Back to the roots of data-driven dynamical system identification

Back to the roots …

‘Back to the roots’ concentrates on time series, observations generated by systems, the signals of which evolve as a function of time. Examples include traffic systems, data from electrical power consumption, medical patient monitoring records or time-stamped data from complex industrial processes. Starting from such data, using advanced numerical algorithms, mathematical models are computed, which are then used to simulate and predict, to monitor the state of the system and whenever necessary adapt or control its behavior. Before a model is calculated, first one has to specify a model class, for instance neural networks or linear dynamical systems. From the data in the time-series, one then finds the best model in the model class, using large scale numerical optimization algorithms.

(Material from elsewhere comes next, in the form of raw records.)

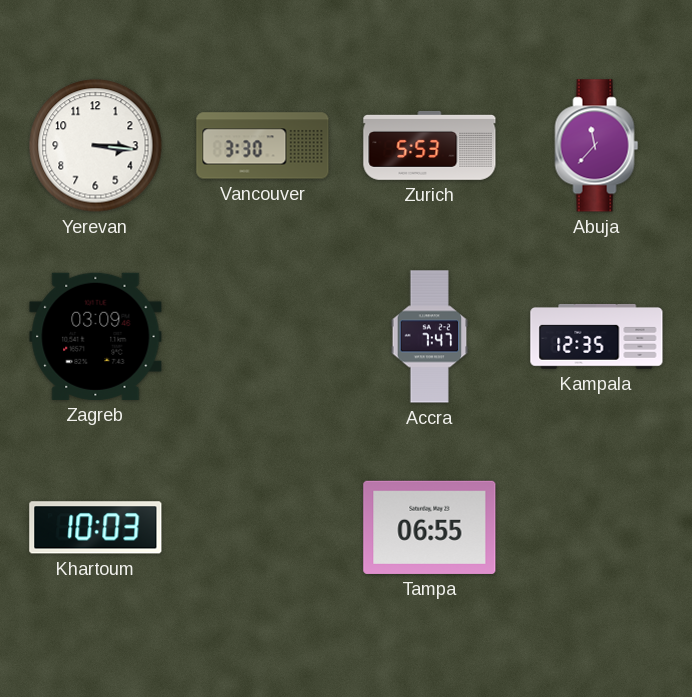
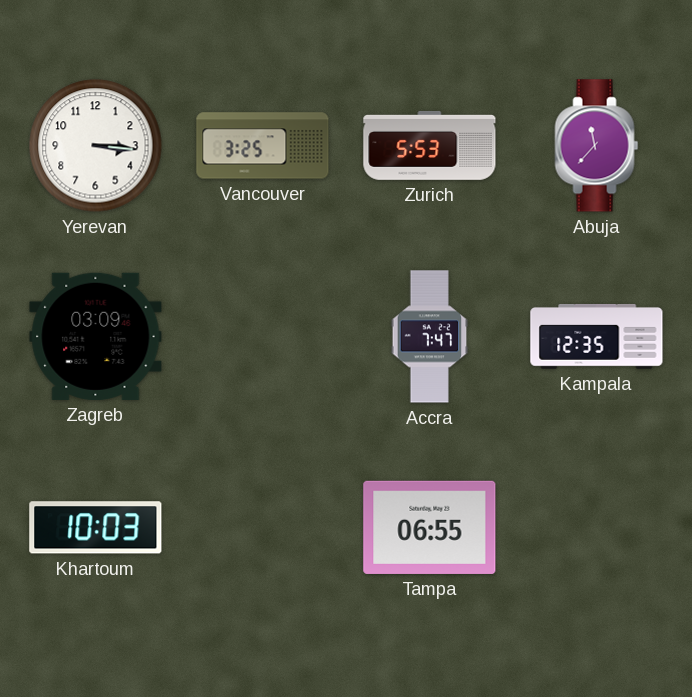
Vancouver: 3:30 -> 3:25
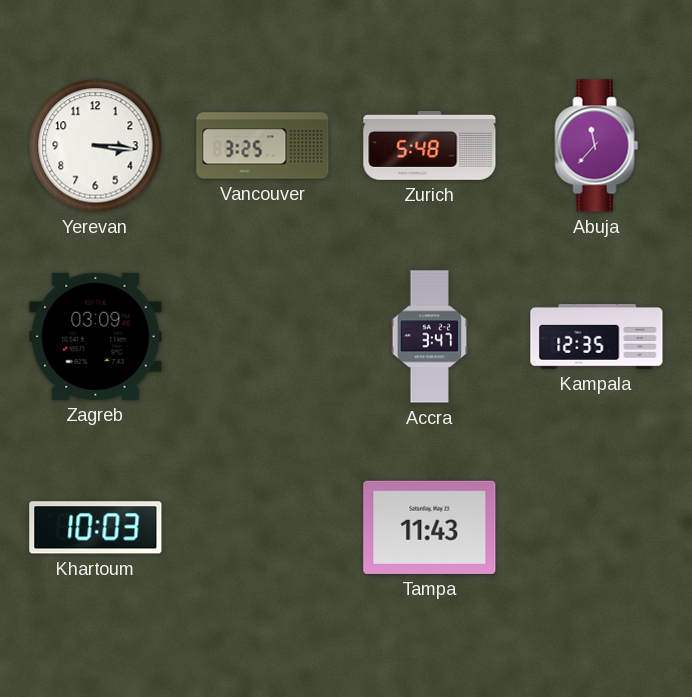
Zurich: 5:53 -> 5:48
Accra: 7:47 -> 3:47
Tampa: 06:55 -> 11:43
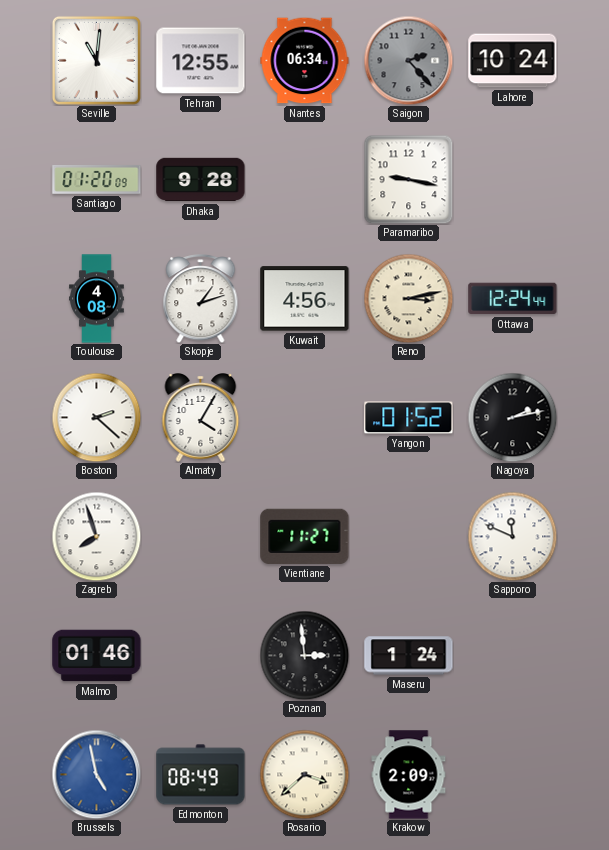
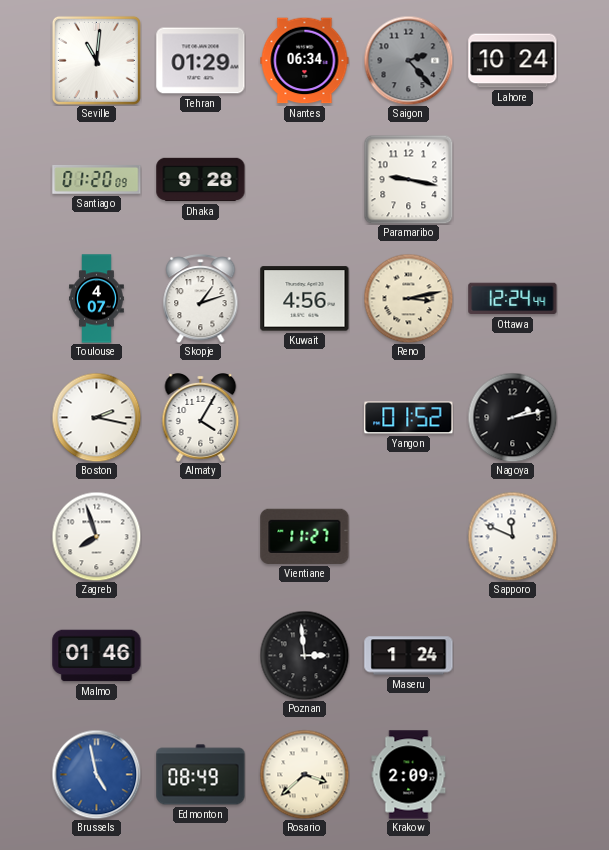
Tehran: 12:55 -> 01:29
Toulouse: 4:08 -> 4:07
Boston: 2:22 -> 2:17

Every day, this methodology is massively deployed in thousands of applications within the AI community. Yet, there are still fundamental, open problems. Despite the fact the qualification of ‘best’ is well defined, paradoxically there is no guarantee that optimization algorithms actually also find the best model. Additionally, when calculations are repeated, e.g., with other initial values, most often other ‘solutions’ are found too, that are better or worse. Said in other words, current day optimization practices are heuristic, deliver results that are not necessarily reproducible and therefore difficult to interpret. In many applications, especially the critical ones (safety, health, industrial process control, etc.), the obtained results can not be fully trusted and are therefore often unreliable.

‘Back to the roots’ therefore literally backs off one step to the original roots of numerical optimization. The main objective is to develop a theory about the combination of model classes and optimization algorithms, so that one can calculate with 100 % certainty the best model in the model class. In addition, because observed data are often inexact and incomplete, a new data treatment framework will be developed, in which observations are modified and completed with minimal effort as to make them compatible with the specified model class, in which the best model can then be identified.

The project title also refers to a renewed emphasis on mathematical rigor, this in stark contrast to current day heuristic practices in the machine learning community. Insights and results from several mathematical disciplines will be combined, such as operator theory, dynamical system theory, algebraic geometry and numerical linear algebra, to generate a unifying mathematical framework for the identification of optimal models. The notion of ‘roots’ in the title also refers to the roots of large-scale eigenvalue problems, the numerical solution of which is central in the proposed approach.

The ambitions and objectives of this project potentially have a large path-breaking impact on numerical optimization techniques that form the heart of all data-based applications in artificial intelligence. They will considerably improve the reliability and interpretability of AI numerical algorithms. Prof. De Moor already has an impressive valorization track record in bilateral contracts with companies and health organizations and the creation of 8 spin-off companies. Valorization of the fundamental research here, will ultimately also be carried through via the newly created KU Leuven AI Institute, and the Flemish Program on Artificial Intelligence, of which he is one of the architects.